If you love the taste of microwaved popcorn, it’s probably due to the addictive butter flavoring, diacetyl. This neurotoxin is capable of crossing the blood-brain barrier, which is meant to keep harmful substances from entering the brain. Eating a lot of diacetyl can cause beta-amyloid clumping, which is one of the significant indicators of Alzheimer’s disease. The next time you plan on eating popcorn, be sure to read the label. If it says “artificial butter flavor,” then you can expect it to contain diacetyl. Alternatively, you can still get your popcorn fix by popping it on your own and using real butter.
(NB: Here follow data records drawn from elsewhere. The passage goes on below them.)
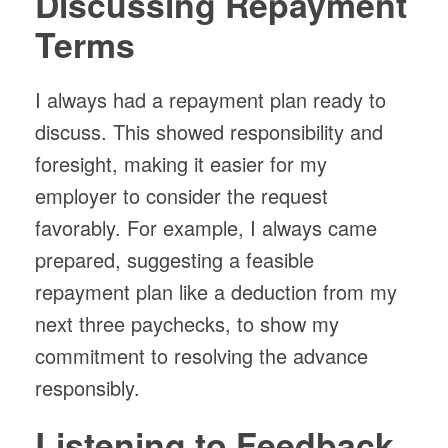
Discussing Repayment
Terms
I always had a repayment plan ready to
discuss. This showed responsibility and
foresight, making it easier for my
employer to consider the request
favorably. For example, I always came
prepared, suggesting a feasible
repayment plan like a deduction from my
next three paychecks, to show my
commitment to resolving the advance
responsibly.
Listening to Feedback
Aluminum is commonly used as a food additive in baking powder and anti-caking agents. It can sometimes also be present in your drinking water. Another way you can be exposed to it is when you prepare foods using aluminum foil, cans, or cookware. Over time, constant exposure to it can cause considerable amounts of aluminum may accumulate in your brain. Large concentrations of aluminum in the brain have often been linked with Alzheimer’s disease.
Unlike the other neurotoxins, mercury is a substance that is not intentionally added to food items. Instead, it can often be found in water sources, where it accumulates in fish and seafood. Of course, it would be difficult to simply avoid eating fish or seafood altogether, especially considering fish are excellent sources of essential omega-3 fatty acids. However, we can instead choose to eat fish that are low in mercury content, such as wild-caught Alaskan salmon, herring, mackerel, and sardines.